Check each line of the listing for the word "Leaf" and report how many lines contain it, giving nothing but the number.
== Source data ==
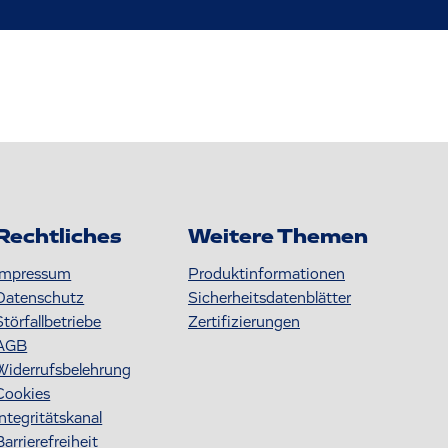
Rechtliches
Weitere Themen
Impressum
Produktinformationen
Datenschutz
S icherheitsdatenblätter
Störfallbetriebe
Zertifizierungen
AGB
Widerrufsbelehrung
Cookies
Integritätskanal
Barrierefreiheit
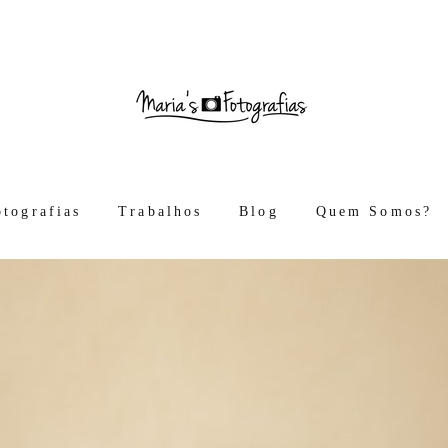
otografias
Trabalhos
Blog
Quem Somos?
===
== Source data ==
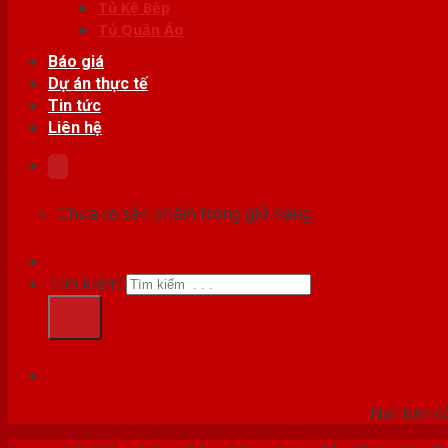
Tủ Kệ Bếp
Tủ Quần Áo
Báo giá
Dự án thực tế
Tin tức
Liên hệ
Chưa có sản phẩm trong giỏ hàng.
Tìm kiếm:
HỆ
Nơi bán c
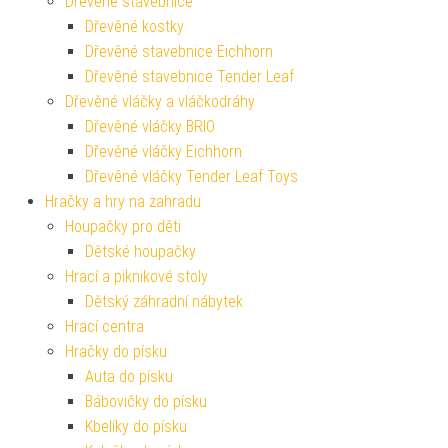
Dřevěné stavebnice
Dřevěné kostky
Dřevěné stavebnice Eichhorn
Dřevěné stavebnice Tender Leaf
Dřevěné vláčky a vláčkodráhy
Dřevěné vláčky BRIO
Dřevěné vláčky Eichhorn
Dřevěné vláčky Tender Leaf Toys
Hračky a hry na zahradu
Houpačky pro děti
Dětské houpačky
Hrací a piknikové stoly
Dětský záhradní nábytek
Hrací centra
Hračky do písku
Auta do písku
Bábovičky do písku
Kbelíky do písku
===
Response for this exercise =>
2